> Do this: In the comment excerpt below on defining "waters of the United States," which term did Congress replace with "navigable" in the 1972 Federal Water Pollution Control Act amendments?

> Selected extract:
START

The Coalition agrees that the Agencies must account for the relevant science in defining the term “waters of the United States,” but unlike the SAB, the Agencies are constrained by the limits Congress placed on their authority in the CWA and Supreme Court precedent interpreting and applying those limits.

II. Waterbody-Specific Recommendations

Although the Agencies have indicated that they intend to restore the pre-2015 definitions with “updates” that are consistent with relevant Supreme Court decisions, the Agencies have not yet detailed what those “updates” may look like, nor have they provided any indication of how they might “further refine” the updated definitions in a second rulemaking. Thus, at this time, the Coalition offers only high-level recommendations on the categories of jurisdictional and nonjurisdictional waters referenced in the pre-proposal notice.

A. Interstate Waters

As WAC has previously explained,59 the definition of WOTUS cannot encompass water features solely by virtue of the fact that they cross State lines. The assertion of jurisdiction over all interstate waters and interstate wetlands, regardless of navigability, impermissibly reads the term “navigable” out of the statute; cannot be reconciled with SWANCC; and violates even the “significant nexus” test from Justice Kennedy’s concurring opinion in Rapanos. A standalone
interstate waters and wetlands category also contravenes Congress’s intent. Indeed, Congress deliberately replaced the term “interstate” with “navigable” in the 1972 Federal Water Pollution Control Act amendments.

Prior definitions of WOTUS improperly allow for the assertion of jurisdiction over small non-navigable features that happen to cross State lines, regardless of whether they have any connection to a traditional navigable water or interstate commerce. In doing so, the agencies effectively equated such features with traditional navigable waters without providing any legal or scientific basis for doing so. Such interstate waters and wetlands that have no connection to traditional navigable waters can only be regulated by the States and Tribes under their sovereign authorities.

B. Tributaries

The NWPR’s approach to tributaries, which was based on flow classification and accounts for the interconnected nature of the tributary system, strikes an appropriate balance between the CWA’s objective to restore and maintain the integrity of the Nation’s waters and the Act’s policy to respect State and tribal authority over land and water resources. The Agencies should carry forward that approach, which appropriately leaves the regulation of certain features,
such as ephemeral streams, to States and Tribes. The Coalition strongly supports excluding ephemeral features from the definition of tributary for the reasons previously stated. WAC also strongly supports a tributary definition that does not involve complicated case-specific significant nexus review of tributaries and instead categorically treats as jurisdictional all tributaries with either perennial or intermittent flow that contribute surface water flow to downstream navigable-in-fact waters in a typical year.

END

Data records
START

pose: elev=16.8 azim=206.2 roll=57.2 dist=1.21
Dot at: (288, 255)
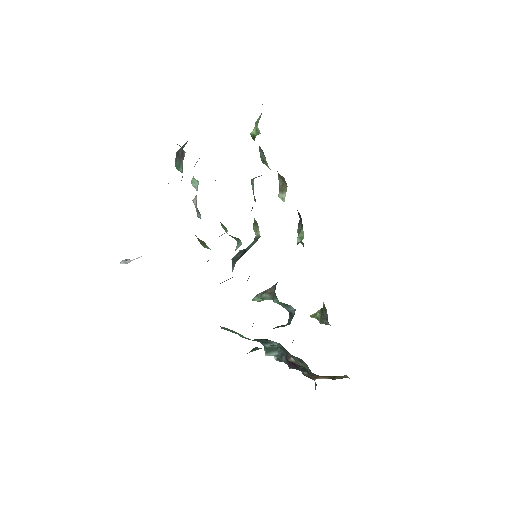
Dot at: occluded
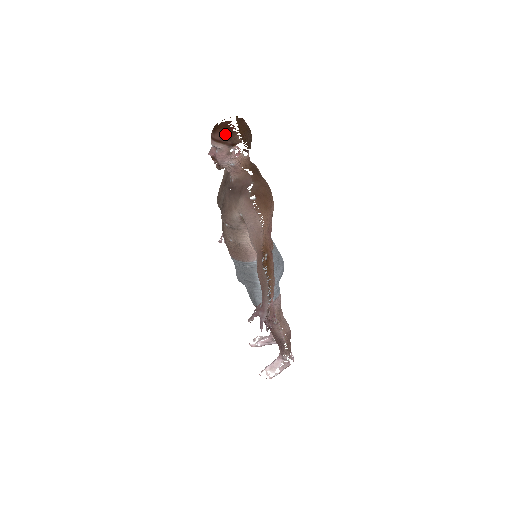
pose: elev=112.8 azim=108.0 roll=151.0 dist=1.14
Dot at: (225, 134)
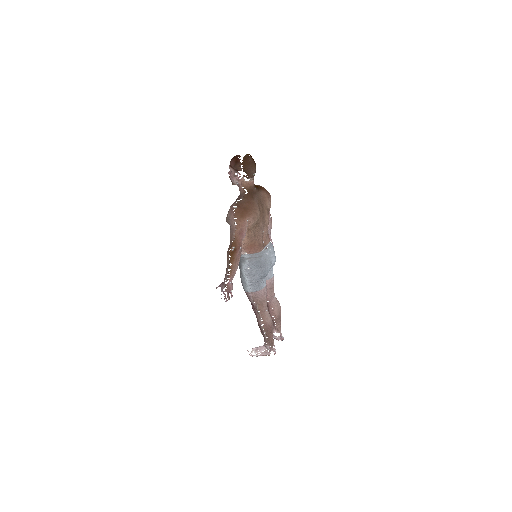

END

> Correct result: The term "interstate."